NEW DELHI — Until now, Indian Prime Minister Narendra Modi had seemed unstoppable.
Modi and his Bharatiya Janata Party (BJP) had come to dominate the world’s biggest democracy since coming to power 10 years ago, their Hindu nationalist politics becoming ever more entrenched in India along the way. Even as critics accused him of stoking religious tensions, eroding human rights and muzzling the press, Modi was consistently rated as the most popular leader in the world.
It was only in January that Modi, 73, inaugurated a grand Hindu temple on a contested holy site in the northern city of Ayodhya, fulfilling a longtime promise to supporters and stirring fear among India’s Muslim minority, who have found themselves increasingly marginalized under his rule.
It was a crowning moment for Modi that was expected to help him win favor with voters in Hindu-majority India as he sought a rare third term and a supermajority for his party in an election this year that was widely predicted to be a landslide.
On Tuesday, as early vote counting showed a far narrower result that was a shocking rebuke to Modi’s rule, the constituency that includes Ayodhya was among those the BJP conceded to the opposition.
Far from winning the supermajority of 400 seats it had promised, the BJP won 240 out of 543 seats in the lower house of India’s Parliament, according to final results, far short of the 272 needed for a one-party simple majority like the ones it easily secured in the last two elections in 2014 and 2019. But together with allied parties, the BJP has enough seats to form a coalition government and secure Modi a third five-year term.
On Wednesday, the Indian government said Modi and his cabinet had resigned as is standard practice after an election, with India’s president requesting that they remain in charge until a new government is formed. He and his new cabinet are scheduled to be sworn in on Saturday, local media reported.
Still, the election feels like a defeat for Modi and his ethnonationalist agenda — and a stunning victory for the opposition, which has struggled to gain traction for years and on Tuesday hailed the comeback of multiparty democracy.
“It’s rejection of a politics of hate,” said Rajeev Bhargava, director of the Institute of Indian Thought at the Jawaharlal Nehru University in Delhi.
“Ordinary Hindus and Muslims have lived together peacefully, and they don’t like divisions being created,” he said.
India’s fractured opposition knew defeating Modi was not going to be easy, forming an alliance that looked shaky during the campaign. Their troubles were further compounded by the arrest of party leaders and the freezing of party funds for which they blamed the BJP, which denied the allegations.
So it was especially sweet when election results began to show their efforts paying off. Leaders of the Indian National Congress, the main opposition party, said the BJP had made the election a referendum on Modi, and that the setback he had been dealt by voters was a “moral loss.”

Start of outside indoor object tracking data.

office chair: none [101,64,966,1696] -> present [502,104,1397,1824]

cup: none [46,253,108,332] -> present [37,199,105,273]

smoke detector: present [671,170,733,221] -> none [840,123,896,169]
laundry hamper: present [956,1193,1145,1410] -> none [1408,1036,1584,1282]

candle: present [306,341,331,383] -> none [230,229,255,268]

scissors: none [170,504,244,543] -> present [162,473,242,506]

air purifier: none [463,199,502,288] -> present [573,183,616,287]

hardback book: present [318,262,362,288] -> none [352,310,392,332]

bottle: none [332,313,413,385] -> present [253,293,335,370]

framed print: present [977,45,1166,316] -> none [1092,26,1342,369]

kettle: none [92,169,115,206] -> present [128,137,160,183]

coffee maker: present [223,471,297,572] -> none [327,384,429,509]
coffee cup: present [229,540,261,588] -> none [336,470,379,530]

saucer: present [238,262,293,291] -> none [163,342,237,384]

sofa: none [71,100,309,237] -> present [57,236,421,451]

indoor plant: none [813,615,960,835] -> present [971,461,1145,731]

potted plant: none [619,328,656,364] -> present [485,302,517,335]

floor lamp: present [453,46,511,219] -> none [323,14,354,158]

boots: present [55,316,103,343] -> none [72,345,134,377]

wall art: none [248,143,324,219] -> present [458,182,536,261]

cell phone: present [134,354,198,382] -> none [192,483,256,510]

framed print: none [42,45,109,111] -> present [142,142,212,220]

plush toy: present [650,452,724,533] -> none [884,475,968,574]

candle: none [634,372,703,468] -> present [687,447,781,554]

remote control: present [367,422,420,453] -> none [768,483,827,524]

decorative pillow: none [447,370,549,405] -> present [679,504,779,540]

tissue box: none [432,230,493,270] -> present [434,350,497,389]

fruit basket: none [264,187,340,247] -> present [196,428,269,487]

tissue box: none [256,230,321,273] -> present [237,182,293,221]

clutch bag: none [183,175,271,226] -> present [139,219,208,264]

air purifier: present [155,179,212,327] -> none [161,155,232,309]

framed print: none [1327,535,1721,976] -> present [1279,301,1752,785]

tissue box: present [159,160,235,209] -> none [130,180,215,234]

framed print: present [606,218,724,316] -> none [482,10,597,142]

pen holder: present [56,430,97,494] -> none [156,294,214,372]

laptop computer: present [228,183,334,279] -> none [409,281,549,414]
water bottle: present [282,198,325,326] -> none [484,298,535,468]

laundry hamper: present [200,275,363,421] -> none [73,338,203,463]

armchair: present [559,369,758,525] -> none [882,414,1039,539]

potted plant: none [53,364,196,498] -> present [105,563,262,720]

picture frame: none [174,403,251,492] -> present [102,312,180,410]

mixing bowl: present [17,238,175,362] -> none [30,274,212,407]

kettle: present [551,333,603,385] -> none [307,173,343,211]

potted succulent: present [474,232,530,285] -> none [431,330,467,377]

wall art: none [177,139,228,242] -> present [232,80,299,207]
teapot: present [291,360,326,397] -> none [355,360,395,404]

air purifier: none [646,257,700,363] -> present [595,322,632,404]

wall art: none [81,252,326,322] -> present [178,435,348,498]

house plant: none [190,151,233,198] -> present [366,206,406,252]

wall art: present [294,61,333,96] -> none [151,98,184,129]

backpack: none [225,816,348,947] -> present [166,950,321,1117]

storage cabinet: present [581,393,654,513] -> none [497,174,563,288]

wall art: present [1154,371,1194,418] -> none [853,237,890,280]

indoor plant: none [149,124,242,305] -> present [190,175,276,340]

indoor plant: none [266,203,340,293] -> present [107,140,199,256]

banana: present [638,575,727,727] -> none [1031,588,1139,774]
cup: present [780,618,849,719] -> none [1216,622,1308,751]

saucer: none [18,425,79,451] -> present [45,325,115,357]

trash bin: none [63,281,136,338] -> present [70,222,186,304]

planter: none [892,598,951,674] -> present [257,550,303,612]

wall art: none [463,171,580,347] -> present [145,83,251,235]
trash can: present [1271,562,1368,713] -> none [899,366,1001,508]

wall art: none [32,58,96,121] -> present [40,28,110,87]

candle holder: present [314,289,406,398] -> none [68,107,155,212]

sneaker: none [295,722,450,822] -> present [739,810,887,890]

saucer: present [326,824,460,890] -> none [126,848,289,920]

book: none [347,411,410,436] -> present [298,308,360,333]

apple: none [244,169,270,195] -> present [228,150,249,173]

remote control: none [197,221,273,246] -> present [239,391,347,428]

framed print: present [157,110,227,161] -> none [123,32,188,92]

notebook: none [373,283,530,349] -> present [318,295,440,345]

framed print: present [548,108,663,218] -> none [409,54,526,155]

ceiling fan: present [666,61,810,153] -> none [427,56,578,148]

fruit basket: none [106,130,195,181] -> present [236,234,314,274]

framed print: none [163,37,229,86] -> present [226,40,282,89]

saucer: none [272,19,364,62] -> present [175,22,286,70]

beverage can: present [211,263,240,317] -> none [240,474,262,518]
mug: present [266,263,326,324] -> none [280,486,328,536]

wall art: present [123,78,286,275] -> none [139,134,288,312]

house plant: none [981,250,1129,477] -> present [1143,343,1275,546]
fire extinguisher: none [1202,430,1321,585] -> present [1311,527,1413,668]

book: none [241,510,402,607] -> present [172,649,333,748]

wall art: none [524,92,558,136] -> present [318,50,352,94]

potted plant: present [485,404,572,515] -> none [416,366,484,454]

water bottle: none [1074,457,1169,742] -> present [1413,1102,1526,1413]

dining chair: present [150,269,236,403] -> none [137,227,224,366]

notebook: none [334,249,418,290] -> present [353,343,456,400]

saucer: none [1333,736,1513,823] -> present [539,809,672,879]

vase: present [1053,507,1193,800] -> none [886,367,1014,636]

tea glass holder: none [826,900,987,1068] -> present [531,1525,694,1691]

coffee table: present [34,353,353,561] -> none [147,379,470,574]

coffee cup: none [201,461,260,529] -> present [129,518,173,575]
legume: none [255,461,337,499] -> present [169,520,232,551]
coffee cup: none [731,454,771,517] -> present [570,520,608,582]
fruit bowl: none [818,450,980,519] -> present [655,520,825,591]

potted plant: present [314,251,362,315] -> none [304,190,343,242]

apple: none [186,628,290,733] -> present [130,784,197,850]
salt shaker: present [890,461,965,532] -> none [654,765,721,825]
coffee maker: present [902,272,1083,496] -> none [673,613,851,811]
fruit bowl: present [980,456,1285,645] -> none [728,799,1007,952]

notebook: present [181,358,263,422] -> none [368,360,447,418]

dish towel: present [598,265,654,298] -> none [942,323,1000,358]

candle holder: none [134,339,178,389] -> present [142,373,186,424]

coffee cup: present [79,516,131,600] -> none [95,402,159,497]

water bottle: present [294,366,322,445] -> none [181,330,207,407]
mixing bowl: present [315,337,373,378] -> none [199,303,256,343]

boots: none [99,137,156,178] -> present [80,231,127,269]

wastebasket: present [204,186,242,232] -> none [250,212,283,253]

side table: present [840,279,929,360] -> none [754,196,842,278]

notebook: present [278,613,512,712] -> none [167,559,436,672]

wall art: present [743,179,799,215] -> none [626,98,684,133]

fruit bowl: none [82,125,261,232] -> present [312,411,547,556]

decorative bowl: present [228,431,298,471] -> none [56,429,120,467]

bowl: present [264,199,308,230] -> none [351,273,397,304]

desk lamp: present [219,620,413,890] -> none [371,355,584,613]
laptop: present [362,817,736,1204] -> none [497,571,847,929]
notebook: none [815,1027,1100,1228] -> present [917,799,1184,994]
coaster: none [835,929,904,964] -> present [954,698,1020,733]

“In my mind, I knew that India’s population will stand united for the constitution,” Congress leader Rahul Gandhi told reporters Tuesday. “Today this was proven right. I had faith.”
Gandhi had left open the possibility of peeling off two of the BJP’s allied parties and preventing Modi from forming a coalition at all, but on Wednesday both parties pledged their support for him.
Others were more surprised by the results, including a pollster who cried on television while being grilled about how his predictions of a BJP blowout could be so far off. India’s benchmark stock indices, which had soared on Monday after exit polls suggested a huge Modi win, had their worst day in four years on Tuesday before recovering some losses on Wednesday.
Members of the BJP, meanwhile, took the results hard as their dreams of a Hindu-first nation appeared to fade. The party headquarters in New Delhi, where the mood was supposed to be triumphant, had mostly emptied out by 8 p.m., though many people returned shortly after when Modi arrived to speak.
He was quick to claim victory, in a speech that emphasized the broader alliance rather than the BJP alone.
“This is the first time a government has come back for the third time,” Modi said as supporters chanted Hindu nationalist slogans.
On the campaign trail, Modi and his deputies had been accused of using hate speech and other inflammatory rhetoric, especially against Muslims. The opposition, meanwhile, focused on issues such as unemployment that are plaguing India even though it is the world’s fastest-growing major economy.
Economic issues were repeatedly mentioned by voters NBC News spoke with in the last days of the election.
Regardless of who runs India, Bhargava said, from now on “there will be more focus on genuine material improvement in the lives of ordinary people.”
“And governments that fail to do it will be thrown out.”